During the course of an individual’s lifetime, the DNA in their cells is constantly exposed to both endogenous and exogenous sources of stress that can induce DNA damage. Endogenous sources of stress include reactive oxygen species and reactive aldehydes; and exogenous sources include exposure to ultraviolet radiation, cigarette smoke, alcohol, and consumption of grilled foods. However, not every part of the human genome is equally susceptible to damage. Specific regions of the human genome, referred to as fragile sites (FS), are inherently more vulnerable to stress. Due to the unique characteristics governing FS, it is believed that these regions were evolutionarily designed to function as endogenous sensors or “first responders” to alert our cells when there is an adverse exposure that induces stress. The vulnerability of FS to stress has been collectively attributed to the repetitive sequence composition, their peculiar replicative features, and the presence of actively transcribed genes at these sites. Furthermore, since FS-associated gene transcription and replication programs are highly cell-type specific, the genomic locations classified as FS can vary significantly between different cell types. Maintenance of FS integrity is critical because most of the commonly expressed FS contain long tumor suppressor genes and proto-oncogenes that, when disrupted, can lead to cancer. Since FS instability is strongly implicated in the onset of tumorigenesis, elucidating the molecular and cellular mechanisms that ensure genome stability at these regions has been critical to understanding the pathophysiological consequences associated with the regions.

This application falls under the “blood cancers” classification of Fiscal Year 2020 Peer Reviewed Cancer Research Program Topic Area and focuses on the short-/long-term impact of environmental exposure to agents that induce mutations, predisposing one to cancer. Over the years, a number of precancerous states have been associated with defined hypermutable FS regions. In this application, we will be focusing on the precursor state for hematological malignancies, referred to as clonal hematopoiesis. Clonal hematopoiesis is a phenomenon in which the acquisition of somatic mutations at defined genomic regions confer a fitness advantage to hematopoietic stem cells that enables them to expand clonally. Here, using novel cellular systems and multidisciplinary approaches, we aim to evaluate a subset of genomic regions that are hotspots of somatic hypermutation in the hematopoietic lineage to determine whether they are putative “undiscovered fragile sites.”

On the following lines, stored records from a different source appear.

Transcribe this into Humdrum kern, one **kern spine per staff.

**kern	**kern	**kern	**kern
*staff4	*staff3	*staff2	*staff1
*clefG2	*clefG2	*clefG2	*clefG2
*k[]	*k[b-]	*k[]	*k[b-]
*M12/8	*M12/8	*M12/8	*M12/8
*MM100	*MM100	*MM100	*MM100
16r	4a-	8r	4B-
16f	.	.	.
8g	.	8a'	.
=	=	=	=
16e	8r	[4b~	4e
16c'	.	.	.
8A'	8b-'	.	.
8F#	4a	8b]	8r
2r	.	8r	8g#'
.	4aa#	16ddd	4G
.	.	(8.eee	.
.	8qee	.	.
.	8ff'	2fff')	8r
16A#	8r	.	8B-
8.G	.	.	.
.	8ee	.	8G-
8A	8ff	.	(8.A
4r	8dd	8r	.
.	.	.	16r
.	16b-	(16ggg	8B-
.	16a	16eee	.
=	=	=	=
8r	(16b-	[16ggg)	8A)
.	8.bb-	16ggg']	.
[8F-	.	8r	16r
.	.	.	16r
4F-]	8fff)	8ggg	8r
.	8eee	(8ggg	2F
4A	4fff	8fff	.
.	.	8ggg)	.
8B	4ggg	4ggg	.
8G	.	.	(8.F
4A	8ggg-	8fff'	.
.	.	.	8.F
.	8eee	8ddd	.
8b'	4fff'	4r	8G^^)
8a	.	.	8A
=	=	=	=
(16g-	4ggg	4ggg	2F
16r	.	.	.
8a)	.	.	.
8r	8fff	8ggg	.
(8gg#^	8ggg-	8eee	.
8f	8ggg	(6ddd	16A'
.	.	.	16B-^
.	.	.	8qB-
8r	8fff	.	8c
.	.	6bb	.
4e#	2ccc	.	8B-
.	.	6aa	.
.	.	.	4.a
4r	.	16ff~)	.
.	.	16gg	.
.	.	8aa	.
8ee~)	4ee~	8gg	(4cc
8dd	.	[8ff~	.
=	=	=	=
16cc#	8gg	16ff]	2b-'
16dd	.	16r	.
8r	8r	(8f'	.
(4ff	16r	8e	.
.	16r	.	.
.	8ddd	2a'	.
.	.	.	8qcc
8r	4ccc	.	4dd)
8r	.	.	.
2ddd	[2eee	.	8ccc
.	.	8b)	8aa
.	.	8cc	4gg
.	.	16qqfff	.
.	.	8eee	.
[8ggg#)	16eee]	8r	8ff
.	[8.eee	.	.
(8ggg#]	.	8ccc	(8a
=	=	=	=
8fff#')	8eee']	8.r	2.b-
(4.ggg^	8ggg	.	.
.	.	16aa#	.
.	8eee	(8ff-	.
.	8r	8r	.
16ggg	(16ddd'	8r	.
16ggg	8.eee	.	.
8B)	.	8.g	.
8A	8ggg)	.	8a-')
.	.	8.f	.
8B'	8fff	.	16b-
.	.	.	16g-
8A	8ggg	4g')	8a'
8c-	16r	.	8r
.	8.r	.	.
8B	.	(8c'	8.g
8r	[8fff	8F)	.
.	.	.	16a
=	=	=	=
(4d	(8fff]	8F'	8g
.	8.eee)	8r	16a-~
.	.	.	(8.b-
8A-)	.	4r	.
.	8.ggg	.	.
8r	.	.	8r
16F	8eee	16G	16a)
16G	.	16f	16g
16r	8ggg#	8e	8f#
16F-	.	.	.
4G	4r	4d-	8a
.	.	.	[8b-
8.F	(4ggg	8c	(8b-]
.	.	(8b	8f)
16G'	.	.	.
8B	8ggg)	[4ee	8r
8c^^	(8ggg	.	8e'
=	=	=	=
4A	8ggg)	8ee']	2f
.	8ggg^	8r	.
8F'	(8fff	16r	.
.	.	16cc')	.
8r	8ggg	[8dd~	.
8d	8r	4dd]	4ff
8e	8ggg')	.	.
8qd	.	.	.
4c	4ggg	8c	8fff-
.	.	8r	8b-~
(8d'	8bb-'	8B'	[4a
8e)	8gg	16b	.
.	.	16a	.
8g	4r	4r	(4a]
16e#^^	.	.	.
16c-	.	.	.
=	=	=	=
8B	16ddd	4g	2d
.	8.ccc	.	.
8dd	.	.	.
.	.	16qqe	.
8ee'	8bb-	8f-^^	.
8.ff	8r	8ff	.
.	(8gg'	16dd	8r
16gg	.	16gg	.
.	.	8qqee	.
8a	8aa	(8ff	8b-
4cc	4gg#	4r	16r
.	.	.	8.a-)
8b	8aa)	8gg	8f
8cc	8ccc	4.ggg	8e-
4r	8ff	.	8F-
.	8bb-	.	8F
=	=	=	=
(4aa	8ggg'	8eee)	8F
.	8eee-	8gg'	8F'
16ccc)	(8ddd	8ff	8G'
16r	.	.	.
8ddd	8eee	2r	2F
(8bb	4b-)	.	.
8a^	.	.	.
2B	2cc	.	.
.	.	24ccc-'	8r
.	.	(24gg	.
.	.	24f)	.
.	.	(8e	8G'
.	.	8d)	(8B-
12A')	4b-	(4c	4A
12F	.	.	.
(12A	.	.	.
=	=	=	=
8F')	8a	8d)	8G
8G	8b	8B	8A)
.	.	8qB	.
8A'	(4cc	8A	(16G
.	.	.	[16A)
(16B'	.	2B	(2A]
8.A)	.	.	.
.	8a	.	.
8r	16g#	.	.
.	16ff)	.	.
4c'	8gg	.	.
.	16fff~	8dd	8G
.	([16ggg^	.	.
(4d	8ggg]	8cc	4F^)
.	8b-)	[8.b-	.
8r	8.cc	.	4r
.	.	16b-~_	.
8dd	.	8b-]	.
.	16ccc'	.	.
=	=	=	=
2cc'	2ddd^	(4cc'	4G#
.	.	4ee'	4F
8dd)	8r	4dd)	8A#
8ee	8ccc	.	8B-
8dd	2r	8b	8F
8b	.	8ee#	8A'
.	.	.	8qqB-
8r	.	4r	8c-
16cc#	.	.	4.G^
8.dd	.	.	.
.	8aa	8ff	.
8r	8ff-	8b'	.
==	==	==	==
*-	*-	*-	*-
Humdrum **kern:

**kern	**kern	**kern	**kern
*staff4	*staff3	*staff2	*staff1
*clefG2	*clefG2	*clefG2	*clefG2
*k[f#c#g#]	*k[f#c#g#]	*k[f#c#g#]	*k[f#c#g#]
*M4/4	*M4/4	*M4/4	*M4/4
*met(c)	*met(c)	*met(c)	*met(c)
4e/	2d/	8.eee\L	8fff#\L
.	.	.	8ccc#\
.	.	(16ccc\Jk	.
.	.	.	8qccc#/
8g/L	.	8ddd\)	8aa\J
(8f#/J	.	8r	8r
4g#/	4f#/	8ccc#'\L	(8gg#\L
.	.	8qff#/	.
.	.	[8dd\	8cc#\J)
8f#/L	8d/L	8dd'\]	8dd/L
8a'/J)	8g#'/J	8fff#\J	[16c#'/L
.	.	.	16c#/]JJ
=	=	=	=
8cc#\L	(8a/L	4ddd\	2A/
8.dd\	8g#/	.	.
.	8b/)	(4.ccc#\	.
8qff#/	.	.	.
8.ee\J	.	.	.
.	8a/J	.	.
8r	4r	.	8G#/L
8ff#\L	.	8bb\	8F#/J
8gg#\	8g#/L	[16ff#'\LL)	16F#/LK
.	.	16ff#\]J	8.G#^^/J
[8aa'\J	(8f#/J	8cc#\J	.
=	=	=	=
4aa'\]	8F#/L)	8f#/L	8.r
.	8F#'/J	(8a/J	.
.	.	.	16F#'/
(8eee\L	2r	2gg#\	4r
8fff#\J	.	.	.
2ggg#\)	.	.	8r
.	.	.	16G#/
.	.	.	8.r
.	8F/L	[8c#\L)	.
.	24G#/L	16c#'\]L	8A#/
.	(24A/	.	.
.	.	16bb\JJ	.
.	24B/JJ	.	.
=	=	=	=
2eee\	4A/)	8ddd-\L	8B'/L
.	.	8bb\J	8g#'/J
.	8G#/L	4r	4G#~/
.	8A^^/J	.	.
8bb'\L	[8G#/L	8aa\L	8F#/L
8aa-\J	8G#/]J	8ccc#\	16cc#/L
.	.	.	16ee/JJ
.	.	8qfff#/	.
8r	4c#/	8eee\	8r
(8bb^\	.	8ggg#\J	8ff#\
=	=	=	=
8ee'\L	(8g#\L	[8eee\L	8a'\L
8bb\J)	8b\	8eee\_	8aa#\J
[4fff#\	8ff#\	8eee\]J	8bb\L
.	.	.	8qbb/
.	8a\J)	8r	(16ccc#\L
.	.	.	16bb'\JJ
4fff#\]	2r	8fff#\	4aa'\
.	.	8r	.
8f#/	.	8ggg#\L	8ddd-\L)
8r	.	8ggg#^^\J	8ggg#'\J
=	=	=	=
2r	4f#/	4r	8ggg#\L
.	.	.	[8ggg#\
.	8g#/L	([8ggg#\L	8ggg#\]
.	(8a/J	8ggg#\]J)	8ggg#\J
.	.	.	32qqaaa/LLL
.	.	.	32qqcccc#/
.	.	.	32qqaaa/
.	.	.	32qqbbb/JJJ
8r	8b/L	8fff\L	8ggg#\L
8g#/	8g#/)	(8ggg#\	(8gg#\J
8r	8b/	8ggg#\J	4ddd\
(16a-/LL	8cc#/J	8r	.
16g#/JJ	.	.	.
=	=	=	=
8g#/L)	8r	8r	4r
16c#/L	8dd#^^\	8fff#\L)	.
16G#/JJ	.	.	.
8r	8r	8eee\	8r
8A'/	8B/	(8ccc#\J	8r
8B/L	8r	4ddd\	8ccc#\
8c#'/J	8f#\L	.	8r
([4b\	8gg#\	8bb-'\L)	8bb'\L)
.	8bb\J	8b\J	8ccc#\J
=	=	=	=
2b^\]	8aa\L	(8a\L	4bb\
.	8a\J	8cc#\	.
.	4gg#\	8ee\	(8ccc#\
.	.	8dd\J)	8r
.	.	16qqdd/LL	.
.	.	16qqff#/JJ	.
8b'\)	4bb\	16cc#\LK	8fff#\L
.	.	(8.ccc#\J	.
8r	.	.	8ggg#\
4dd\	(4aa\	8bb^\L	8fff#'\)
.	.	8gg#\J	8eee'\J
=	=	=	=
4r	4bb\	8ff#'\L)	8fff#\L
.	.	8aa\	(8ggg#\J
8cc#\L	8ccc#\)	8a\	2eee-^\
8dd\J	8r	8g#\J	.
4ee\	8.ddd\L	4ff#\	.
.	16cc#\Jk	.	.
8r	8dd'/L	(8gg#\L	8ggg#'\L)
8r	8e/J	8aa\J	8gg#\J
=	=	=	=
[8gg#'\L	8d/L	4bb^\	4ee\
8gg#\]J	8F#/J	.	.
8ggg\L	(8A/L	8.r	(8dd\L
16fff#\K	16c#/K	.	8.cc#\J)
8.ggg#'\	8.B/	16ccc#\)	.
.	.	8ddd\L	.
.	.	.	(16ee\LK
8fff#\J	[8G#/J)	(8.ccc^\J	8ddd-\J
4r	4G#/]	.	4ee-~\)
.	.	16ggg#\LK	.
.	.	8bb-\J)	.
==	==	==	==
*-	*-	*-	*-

Ultimate applicability of the research: Through this study, in addition to identifying genomic characteristics that predispose hypermutability at these regions, we will be able to get a better understanding of the mechanism(s) driving this phenotype. The results from this study will be of particular relevance to individuals displaying clonal hematopoiesis who are at high risk for hematological malignancies and secondary cardiovascular disease and inflammation.

Relevance to active-duty Service Members, Veterans, and other military beneficiaries: While clonal hematopoiesis is an age-related phenomenon, there have been numerous reports showing a significant correlation between lifestyle choices and job-related adverse environmental exposures (e.g., smoking, polychlorinated biphenyl, dioxins, polycyclic aromatic hydrocarbons, and asbestos) to accelerated clonal hematopoiesis development. For these reasons, this project is of particular relevance to active-duty Service Members, Veterans, and other military beneficiaries who currently are or have been on the front lines of toxic environmental exposures. Early and regular assessment of these active-duty Service Members, Veterans, and other military beneficiaries for clonal hematopoiesis-associated mutations by sequencing will enable health care professionals tremendously in monitoring at-risk individuals for hematological cancers that are easier to cure when detected early, and secondary prevention of cardiovascular disease. More importantly, depending on the nature and location of the mutations, this will help tremendously with early interventions. For these reasons, this study has tremendous potential to advancing the field of cancer research and patient care.